Numerical study of heat transfer of laminar air flow in perforated trapezoidal corrugated plate-fin ducts

A novel trapezoidal corrugated perforated fin core is proposed in this study. The porosity of the fin surface, or perforations, is indicated to promote the unusual behavior of increasing the heat transfer coefficient, while reducing the friction factor with respect to its non-perforated counterpart, primarily due to surface transpiration, which leads to better flow mixing and successive boundary layer disturbances. This allows the heat exchanger to be built much more compact with a smaller volume and a front area. To highlight this, the results of the computational simulations for velocity and temperature fields in typical trapezoidal corrugated perforated plate-fin ducts are presented. Constant property, fully or periodically developed laminar airflow P r = 0.71 with Reynolds number 10 <= R e <= 1000 passing through inter-fin passages, with fins at constant wall temperature T, in which the fin walls have perforations equally spaced along the length of the duct, is considered and a parametric study of the effects of the duct geometry, including the variation of the inclination angle phi of the diverging plane, the aspect ratio of the channel or period length and fin density effects lambda = L / D h and the converging-diverging ratio of the plate epsilon , is performed. The results of the Fanning friction factor and the Nusselt number over the wide range of the Reynolds number, which was treated in this study, show the improved performance. The improvement is assessed quantitatively by the area goodness factor (j/f) relative to Re, comparison with simple flat channels. It is seen that increasing phi to 45 degrees improves the core performance; As phi increases beyond 45 degrees , performance starts to decrease. j/f increases with increasing lambda; and lambda = 3.6 acts as an inflection point. It is better to have a large lambda value for lower Re range and vice versa.
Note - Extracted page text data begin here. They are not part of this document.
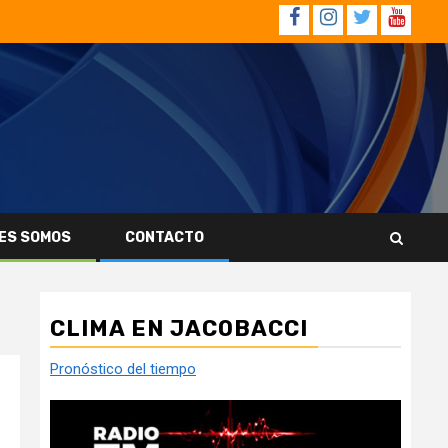
Facebook
Instagram
Twitter
YouTub
ES SOMOS
CONTACTO
CLIMA EN JACOBACCI
Pronóstico del tiempo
As epsilon increases, the performance increases; so, the highest area goodness factor value occurs at epsilon = 0.36 . In case 11, with lambda = 3.6 , phi = 45 degrees , and epsilon = 0.36 at Re = 200, compared to the non-perforated channel, the friction factor decreases about 11%, and the area goodness factor increases about 72%. Thus, the area goodness factor of the perforated case reaches 0.37.